BEYOND THE NUMBERS
California policymakers have proposed ways to bolster the stock of affordable housing and help voucher holders access higher-opportunity neighborhoods — steps that will help struggling families contribute more fully to the economy and position the state for longer-term, more broadly shared prosperity.
Governor Jerry Brown’s May budget revision, for example, includes a $2 billion bond bill to reduce chronic homelessness among people living with mental illness, and the state would use an existing high-income tax surcharge dedicated to mental health services to repay the bond.
State Senator Mark Leno has proposed a bill to amend the state’s current fair housing law to clarify that landlords cannot discriminate against renters who use housing vouchers to help pay the rent.
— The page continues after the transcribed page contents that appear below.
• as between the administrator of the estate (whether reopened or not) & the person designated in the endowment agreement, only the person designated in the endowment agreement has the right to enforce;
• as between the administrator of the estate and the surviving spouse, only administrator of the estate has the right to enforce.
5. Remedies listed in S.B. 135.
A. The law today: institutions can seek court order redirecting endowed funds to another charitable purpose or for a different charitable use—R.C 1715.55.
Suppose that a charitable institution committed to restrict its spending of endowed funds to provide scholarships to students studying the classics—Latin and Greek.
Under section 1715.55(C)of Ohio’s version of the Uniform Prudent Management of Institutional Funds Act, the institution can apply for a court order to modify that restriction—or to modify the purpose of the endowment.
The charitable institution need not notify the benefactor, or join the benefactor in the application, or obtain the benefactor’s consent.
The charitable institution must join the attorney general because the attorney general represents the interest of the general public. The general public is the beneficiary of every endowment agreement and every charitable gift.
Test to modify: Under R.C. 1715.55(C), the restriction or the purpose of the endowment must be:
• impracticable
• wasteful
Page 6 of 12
This change would make it easier for struggling families to use vouchers and move to better neighborhoods.
Affordable housing is critical in California, where nearly 1.6 million of the state’s 4.1 million low-income renter households pay more than half their income for rent, Census data show, leaving little for other needs like child care, transportation, or education. And recent research shows that poor children whose families can use vouchers to move from low- to high-opportunity neighborhoods are likelier as adults to earn more and attend college and less likely to be single parents (see chart).
These initiatives would further California’s earlier steps in recent years to invest in key services and grow its economy, showing that states can use forward-looking policy improvements to promote economic opportunity.